Object counting Real time from drone video

I am beginner to Yolo object detection. I have a video from drone which shot the region of palm and coconut trees. I fine tuned yolov8 model with custom dataset. Now while predicting the input is video. I am confused whether overlapping will be there while counting and how can we be sure that all frames are captured and not overlapped and duplicated while counting.

Hello! :wave:

Welcome to the world of YOLO and object detection! It’s great to hear you’ve fine-tuned a YOLOv8 model for drone imagery. Your question about avoiding overlapping and duplication during object counting is a common concern, and I’d be happy to help clarify.

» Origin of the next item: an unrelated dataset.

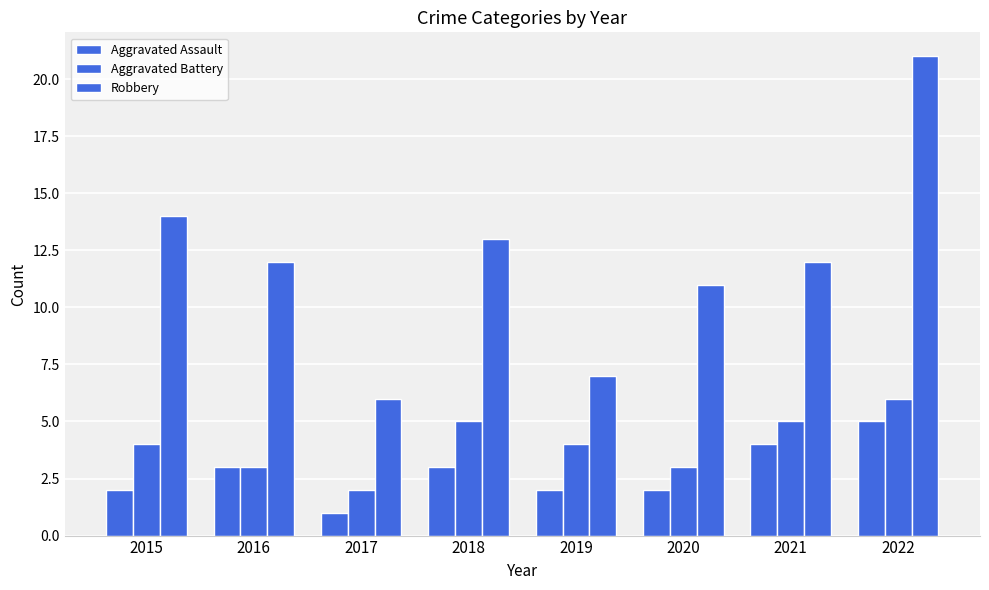

At which label does Robbery reach its minimum?

2017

To ensure accurate counting without duplication or overlap, you can make use of object tracking techniques in YOLO. Object tracking assigns unique IDs to detected objects across video frames, which helps in maintaining consistency and prevents double-counting. Here’s how you can implement it:

Steps to Avoid Overlaps and Ensure Accuracy

  1. Use Tracking Mode: YOLO has a built-in track mode that integrates tracking algorithms like ByteTrack or BoTSort. These algorithms link detections across frames, ensuring objects are counted only once as they move through the video.

    Example command:

    yolo track model=path/to/your/model.pt source=path/to/drone/video.mp4 tracker=bytetrack.yaml
    

    This will process your video and track objects while avoiding duplication.

  2. Define Regions (Optional): If you want to count objects within specific areas of the frame, you can use region counting. This ensures you’re only counting objects that pass through defined zones. You can refer to the Region Counting Guide for more details.

  3. Confidence Threshold: Set an appropriate confidence threshold for detections (e.g., --conf 0.5) to reduce false positives. This helps in counting only valid objects.

  4. Persistent Tracking: Use the persist=True argument in the tracker to ensure object IDs are maintained across longer sequences, even if objects temporarily disappear from the frame.

Example Python Code for Tracking and Counting

Here’s an example of how you can use YOLO in Python for tracking and counting objects:

from ultralytics import YOLO

# Load your fine-tuned YOLO model
model = YOLO("path/to/your/model.pt")

# Run tracking on video
results = model.track(source="path/to/drone/video.mp4", tracker="bytetrack.yaml", show=True)

# Process the tracked results
for result in results:
    print(f"Frame {result.frame_idx}: {len(result.boxes)} objects detected")

Additional Considerations

  • Frame Drops: Ensure the video processing captures all frames. If you’re using OpenCV or similar tools, check the frame rate (fps) and confirm no frames are skipped during processing.
  • Evaluation: Validate the counts by manually reviewing a few frames to verify the accuracy of the tracking.

You’re on the right track! Feel free to explore more about YOLOv8 Tracking and Object Counting for practical examples and insights.

Happy coding and best of luck with your project! :palm_tree::movie_camera:

Thankyou very much. I will implement this and check the results.